§ **INSTRUCTION**:
Write the next part of the press release about the ACLU of Massachusetts and mandatory immigration detention, picking up after its final sentence.

— Start of SELECTED TEXT —

FOR IMMEDIATE RELEASE
CONTACT: 212-549-2666, media@aclu.org

BOSTON – The American Civil Liberties Union of Massachusetts will defend a legal ruling that has allowed more than 100 Massachusetts detainees to argue for their freedom in the past year. At an “en banc” hearing on Tuesday, April 6, at 9:30am, the U.S. Court of Appeals for the First Circuit will hear arguments in two cases–one of which will be argued by the ACLU of Massachusetts–in which district courts rejected the government’s interpretation of a “mandatory” immigration detention provision.

The Tuesday hearing is part of a class action lawsuit filed by the ACLU of Massachusetts and the national ACLU’s Immigrants’ Rights Project in August 2013. Following the district court’s ruling in that class action in May, at least 50 people have obtained their release from detention after demonstrating to an immigration judge that they did not pose a flight risk or danger warranting continued detention. Many of them are long-time lawful permanent residents whom immigration authorities were detaining on the basis of old criminal convictions.

ACLU client Clayton Gordon came to the United States at age six as a lawful permanent resident, and has lived here for more than 30 years. He served in the U.S. Army, and was honorably discharged.

In June 2013, Gordon was living with his fiancee and their son. He was a homeowner and small business owner, and was working on a project to open a halfway house in the Hartford area for women coming out of incarceration. As he drove to work on June 20, 2013, armed immigration agents surrounded Gordon, seized him, and placed him into mandatory detention because of a 2008 drug offense. Gordon was held without the possibility of bond even though he had spent less than a day in jail for his drug offense and had completed his probationary term.

In October 2013, as a result of the ACLU’s lawsuit, U.S. District Judge Michael A. Ponsor ordered that Gordon was entitled to an individual bond hearing. An immigration judge granted him bond, and Gordon was reunited with his family in November 2013. Although a panel of the First Circuit upheld the federal judge’s decision in October 2014, the full court subsequently granted a request by the government to rehear the case.

— End of SELECTED TEXT —
— Start of EXTRACTED RECORDS —

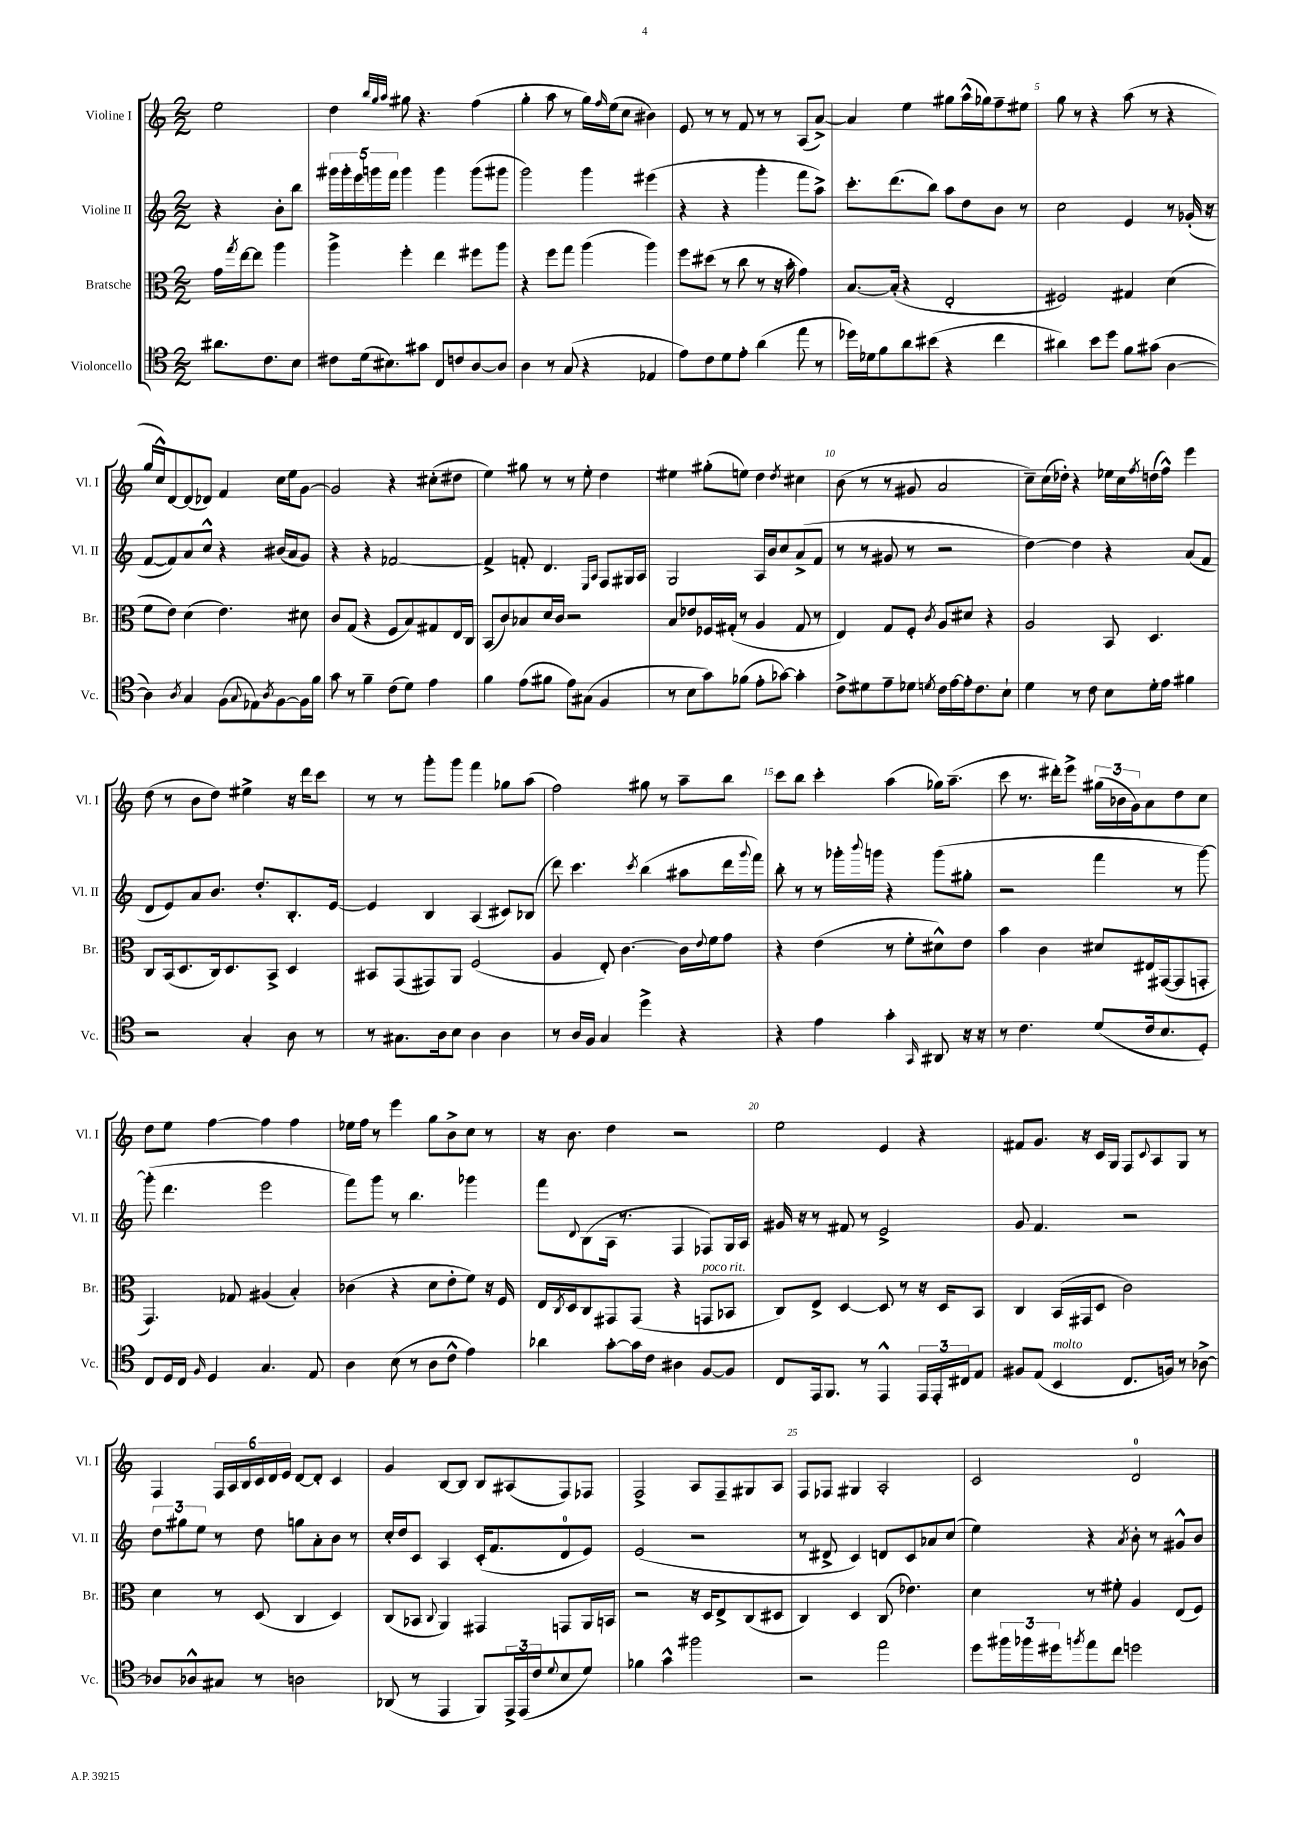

**kern	**kern	**kern	**kern
*part4	*part3	*part2	*part1
*staff4	*staff3	*staff2	*staff1
*I"Violoncello	*I"Bratsche	*I"Violine II	*I"Violine I
*I'Vc.	*I'Br.	*I'Vl. II	*I'Vl. I
*clefC4	*clefC3	*clefG2	*clefG2
*k[]	*k[]	*k[]	*k[]
*M2/2	*M2/2	*M2/2	*M2/2
=	=	=	=
8.a#X\L	16g\LL	4r	2ee\
.	8qgg/	.	.
.	[16ee\J	.	.
.	8ee\J]	.	.
8.c\	.	.	.
.	4aa\	8b'\L	.
8B\J	.	8bb\J	.
=1	=1	=1	=1
8c#X\L	4aa^\	20ggg#X\LL	4dd\
.	.	20ggg#'\	.
.	.	20eee\	.
(16d\k	.	.	.
.	.	20gggn\	.
8.B#X\)	.	.	.
.	.	20fff\JJ	.
.	.	.	32qqbb/LLL
.	.	.	32qqgg/
.	.	.	32qqaa/JJJ
.	4ff'\	4ggg\	8gg#X\
8g#X\J	.	.	4.r
8C/L	4ee\	4ggg\	.
8cn/	.	.	.
[8A/	8ff#X\L	(8ggg\L	(4ff\
8A/J]	8aa\J	8ggg#X\J	.
=2	=2	=2	=2
4A\	4r	2ggg\)	4gg'\
8r	8ff\L	.	8aa\
(8G/	8gg\J	.	8r
4r	(4aa\	4ggg\	16gg\LL)
.	.	.	16qqff/
.	.	.	(16ee\J
.	.	.	8cc\J
4E-X/	4aa\)	(4eee#X\	4b#X\)
=3	=3	=3	=3
8e\L)	8ff\L	4r	8e/
8c\	(8dd#X\J	.	8r
8d\	8r	4r	8r
8e'\J	8cc\	.	8f/
(4a\	8r	4ggg'\	8r
.	16r	.	8r
.	16b'\	.	.
8ee\	4g\)	8fff\L	(8A/L
8r	.	8aa^\J)	[8a^/J)
=4	=4	=4	=4
16dd-X\LL)	[8.B/L	8.ccc'\L	4a/]
16d-X\J	.	.	.
8f\	.	.	.
.	(16B'/Jk]	(8.ddd\	.
8a\	4r	.	4ee\
(8b#X\J	.	8bb\J)	.
4r	2E'/	8aa\L	8gg#X\L
.	.	8dd\	(16aa^^\L
.	.	.	16gg-X\J)
4cc\	.	8b\J	8ff~\
.	.	8r	8ee#X\J
=5	=5	=5	=5
4a#X\)	2F#X/)	2cc\	8gg\
.	.	.	8r
8b\L	.	.	4r
8dd\J	.	.	.
8f\L	4G#X/	4e/	(8aa\
(8g#X\J	.	.	8r
[4A\	(4d\	8r	4r
.	.	(16g-X'/	.
.	.	16r	.
!!LO:LB:g=z
=6	=6	=6	=6
4A\])	8f\L	[8f/L	16gg/LL
.	.	.	16cc^^/J)
.	8e\J)	8f/])	[8d/
8qA/	.	.	.
4G/	(4d\	8a/	(8d/]
.	.	8cc^^/J	8d-X/J)
(8F\L	4.e\)	4r	4f/
8qqG/	.	.	.
8E-X\)	.	.	.
8qA/	.	.	.
[8F\	.	(16b#X/LL	16cc\LL
.	.	16a/J	16ee\J
16F\L]	8d#X\	8g/J)	[8g\J
16f\JJ	.	.	.
=7	=7	=7	=7
8g\	8c/L	4r	2g/]
8r	(8G/J	.	.
4f~\	4r	4r	.
(8c\L	8F/L	[2f-X/	4r
8d\J)	8B/)	.	.
4e\	8G#X/	.	(8cc#X'\L
.	16E/L	.	8dd#X\J
.	16C/JJ	.	.
=8	=8	=8	=8
4f\	(8BB/L	4f-^/]	4ee\)
.	8c/)	.	.
(8e\L	8B-X/	8fn'/	8gg#X\
8f#X\J	16d/L	4.d/	8r
.	16c/JJ	.	.
8e\L)	2r	.	8r
(8G#X\J	.	.	8ee'\
.	.	16qqE/LL	.
.	.	16qqA/JJ	.
4F/	.	8F/L	4dd\
.	.	16G#X/L	.
.	.	16A/JJ	.
=9	=9	=9	=9
8r	8B/L	2G/	4ee#X\
8B\L	8e-X/	.	.
8g\)	16F-X/L	.	(8gg#X'\L
.	(16G#X'/JJ	.	.
(8f-X\J	8r	.	8een\J)
8e'\L	4A/	16A/LL	4dd\
.	.	16b/J	.
[8g-X\J)	.	8cc/	.
.	.	.	8qdd/
4g-'\]	8G#/	(8a^/	4cc#X\
.	8r	8f/J	.
=10	=10	=10	=10
8c^\L	4E/)	8r	(8b\
8d#X\	.	8r	8r
8e~\	8G/L	8g#X/	8r
8d-X\J	8F'/J	8r	8g#X/
8qdn/	8qc/	.	.
16c\LL	8A/L	2r	2a/
[16e\	.	.	.
16e'\J]	8d#X/J	.	.
8.c\	.	.	.
.	4r	.	.
8B`\J	.	.	.
=11	=11	=11	=11
4d\	2A/	[4dd\)	8cc~\L)
.	.	.	(16cc\L
.	.	.	16dd-X'\JJ)
8r	.	4dd\]	4r
8c\	.	.	.
8B\L	8BB/	4r	16ee-X\LL
.	.	.	16cc\
.	.	.	8qff/
16d'\L	4.D/	.	(16ddn\
16e\JJ	.	.	16ff^^\JJ)
4f#X\	.	(8a/L	4eee\
.	.	8f/J	.
!!LO:LB:g=z
=12	=12	=12	=12
2r	8C/L	8d/L	(8dd\
.	(16BB/k	8e/)	8r
.	8.D/	.	.
.	.	8a/	8b\L
.	16C/k)	8.b/J	8dd\J)
.	8.D/	.	.
4G'/	.	.	4ee#X^\
.	.	8.dd'/L	.
.	8BB^/J	.	.
8A\	4D/	8.B'/	16r
.	.	.	16ddd\KL
8r	.	.	8ccc\J
.	.	[16e/Jk	.
=13	=13	=13	=13
8r	8BB#X/L	4e/]	8r
8.G#X\L	(8GG/	.	8r
.	8GG#X/)	4B/	8ggg'\L
16A\k	.	.	.
8B\J	8AA/J	.	8ggg\J
4A\	(2F/	(4A/	4fff\
4A\	.	8c#X/L)	8gg-X\L
.	.	(8B-X/J	(8aa\J
=14	=14	=14	=14
8r	4A/	8ddd\)	2ff\)
16A/LL	.	4.ccc\	.
16F/JJ	.	.	.
4G/	8E'/)	.	.
.	[4.c\	.	.
.	.	8qccc/	.
4dd^\	.	(4bb\	8gg#X\
.	.	.	8r
4r	16c\LL]	8aa#X\L	8aa~\L
.	8qqe/	.	.
.	16f\J	.	.
.	8g\J	16ddd\L	8bb\J
.	.	8qqggg/	.
.	.	16fff\JJ)	.
=15	=15	=15	=15
4r	4r	8bb'\	8ccc\L
.	.	8r	8bb\J
4e\	(4e\	8r	4ccc'\
.	.	16ggg-X'\LL	.
.	.	8qqbbb/	.
.	.	16gggn\JJ	.
4g'\	8r	4r	(4aa\
.	8f'\L	.	.
16qqGG/	.	.	.
8AA#X/	8d#X^^\)	(8ggg\L	16gg-X\KL)
.	.	.	(8.aa~\J
16r	8e\J	8gg#X'\J	.
16r	.	.	.
=16	=16	=16	=16
8r	4b\	2r	8ccc\
4.c\	.	.	8.r
.	4c\	.	.
.	.	.	16ddd#X'\KL)
.	.	.	8eee^\J
(8d/L	8d#X/L	4fff\	(24gg#X\LL
.	.	.	24b-X\
.	.	.	24g\J)
16c/k	16E#X/L	.	8a\
8.B/	([16GG#X/J	.	.
.	8GG#/]	8r	8dd\
8D'/J)	8GGn'/J	[8ggg\)	8cc\J
!!LO:LB:g=z
=17	=17	=17	=17
8C/L	4.GG/)	(8ggg'\]	8dd\L
16D/L	.	4.ddd\	8ee\J
16C/JJ	.	.	.
16qqF/	.	.	.
4D/	.	.	[4ff\
.	8G-X/	.	.
4.G/	(4A#X/	2eee\	4ff\]
.	4B'/)	.	4ff\
8E/	.	.	.
=18	=18	=18	=18
4A\	(4c-X\	8fff\L)	16ee-X\LL
.	.	.	16ff\JJ
.	.	8ggg\J	8r
(8B\	4r	8r	4eee\
8r	.	4.bb\	.
8A\L	8d\L	.	8gg\L
8c^^\J	8e'\	.	8b^\
4e\)	8f\J)	4ggg-X\	8cc\J
.	16r	.	8r
.	16F/	.	.
=19	=19	=19	=19
4a-X\	16E/LL	8fff\L	16r
.	8qC/	.	.
.	16D/J	.	8.b\
.	.	8qqd/	.
.	8C/	(8B\	.
[8g'\L	8GG#X/	16A\Jk	4dd\
.	.	8.r	.
16g\L]	(8GG#/J	.	.
16c\JJ	.	.	.
4A#X\	4r	4F/	2r
!	!LO:TX:a:i:t=poco rit.	!	!
[8F/L	8GGn/L	8F-X/L)	.
8F/J]	8BB-X/J	16G/L	.
.	.	16A/JJ	.
=20	=20	=20	=20
8C/L	8C/L)	16g#X/	2ee\
.	.	16r	.
16EE/k	8E^/J	8r	.
8.FF/J	.	.	.
.	[4D/	8f#X/	.
8r	.	8r	.
4EE^^/	8D/]	2e^/	4e/
.	8r	.	.
24EE/LL	16r	.	4r
24EE'/	.	.	.
.	16D/KL	.	.
24C#X/J	.	.	.
8E/J	8BB/J	.	.
=21	=21	=21	=21
8F#X/L	4C/	8g/	8f#X/L
(8E/J	.	4.f/	8.g/J
!LO:TX:a:i:t=molto	!	!	!
4BB/	(16BB/LL	.	.
.	16GG#X/J	.	16r
.	8D/J	.	16c/LL
.	.	.	16G/JJ
8.C/L	2c\)	2r	8F/L
.	.	.	8qqc/
.	.	.	8A/
16Fn/Jk)	.	.	.
8r	.	.	8G/J
[8A-X^\	.	.	8r
!!LO:LB:g=z
=22	=22	=22	=22
8A-X/L]	4d\	12dd\L	4F/
.	.	12gg#X\	.
8A-X^^/	.	.	.
.	.	12ee\J	.
8G#X/J	8r	8r	24F/LL
.	.	.	24A/
.	.	.	24B/
8r	(8D/	8dd\	24c/
.	.	.	24d/
.	.	.	24e/JJ
2An\	4C/	8ggn\L	[8d/L
.	.	8a'\	8d'/J]
.	4D/)	8b\J	4c/
.	.	8r	.
=23	=23	=23	=23
(8AA-X/	(8C/L	16cc'/LL	4g/
.	.	16dd/J	.
8r	8BB-X/J	8c/J	.
.	8qqC/	.	.
4EE/	4AA/)	4A/	[8B/L
.	.	.	8B/J]
8FF/L)	4GG#X/	(16c'/KL	8B/L
.	.	8.f/	.
24EE^/L	.	.	(8A#X/
(24EE/	.	.	.
24c/J	.	.	.
8qqd/	.	.	.
8B/	8GGn/L	8d/	8F/)
8d/J)	16AA/L	8e/J)	8F-X/J
.	16BBn/JJ	.	.
=24	=24	=24	=24
4f-X\	2r	(2e/	2F^/
4g^^\	.	.	.
2ff#X\	16r	2r	8A/L
.	16D/KL	.	.
.	8E^/	.	8F~/
.	(8C/	.	8G#X/
.	8D#X/J	.	8A/J
=25	=25	=25	=25
2r	4C/)	8r	8F/L
.	.	8d#X^/	8F-X/J
.	4D/	4c/)	4G#X/
2ee\	(8C/	8dn/L	2A'/
.	4.e-X\)	8c/	.
.	.	8a-X/	.
.	.	(8cc/J	.
=26	=26	=26	=26
8dd\L	4d\	4ee\)	2c/
24ff#X\L	.	.	.
24ff-X\	.	.	.
24dd#X\J	.	.	.
8qffn/	.	.	.
8ee\	8r	4r	.
8cc\J	8f#X'\	.	.
.	.	8qa/	.
2ddn\	4A/	8b'\	2d/
.	.	8r	.
.	(8E/L	8g#X^^/L	.
.	8F/J)	8b/J	.
==	==	==	==
*-	*-	*-	*-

— End of EXTRACTED RECORDS —

§ **RESPONSE TO THIS EXERCISE**:
“This lawsuit asks government officials only to consider releasing Mr. Gordon and others like him on bond, instead of automatically holding them without a bond hearing,” said ACLU of Massachusetts Legal Director Matthew Segal. “The fact that the government decided to release Mr. Gordon and many others after holding individual bond hearings shows that it does not believe that they pose a flight risk or danger justifying detention. It confirms that the overbroad application of mandatory detention causes unwarranted suffering, at great taxpayer expense.”

A group of former Department of Homeland Security officials and former Immigration Judges submitted a brief in support of Gordon and former detainee Leiticia Castaneda, whose case is paired with Gordon’s. The former officials argued that the government’s interpretation of the mandatory detention provision risks ineffectively spending resources by preventing officials from considering release in cases where Congress did not intend to require detention.

“Our laws don’t allow federal officials to lock immigrants up and throw away the key based on old run-ins with the criminal justice system,” said Judy Rabinovitz, Deputy Director of the ACLU Immigrants’ Rights Project. “Applying such a harsh detention law to immigrants like Gordon undermines constitutional values, common sense, and the plain language of the law.”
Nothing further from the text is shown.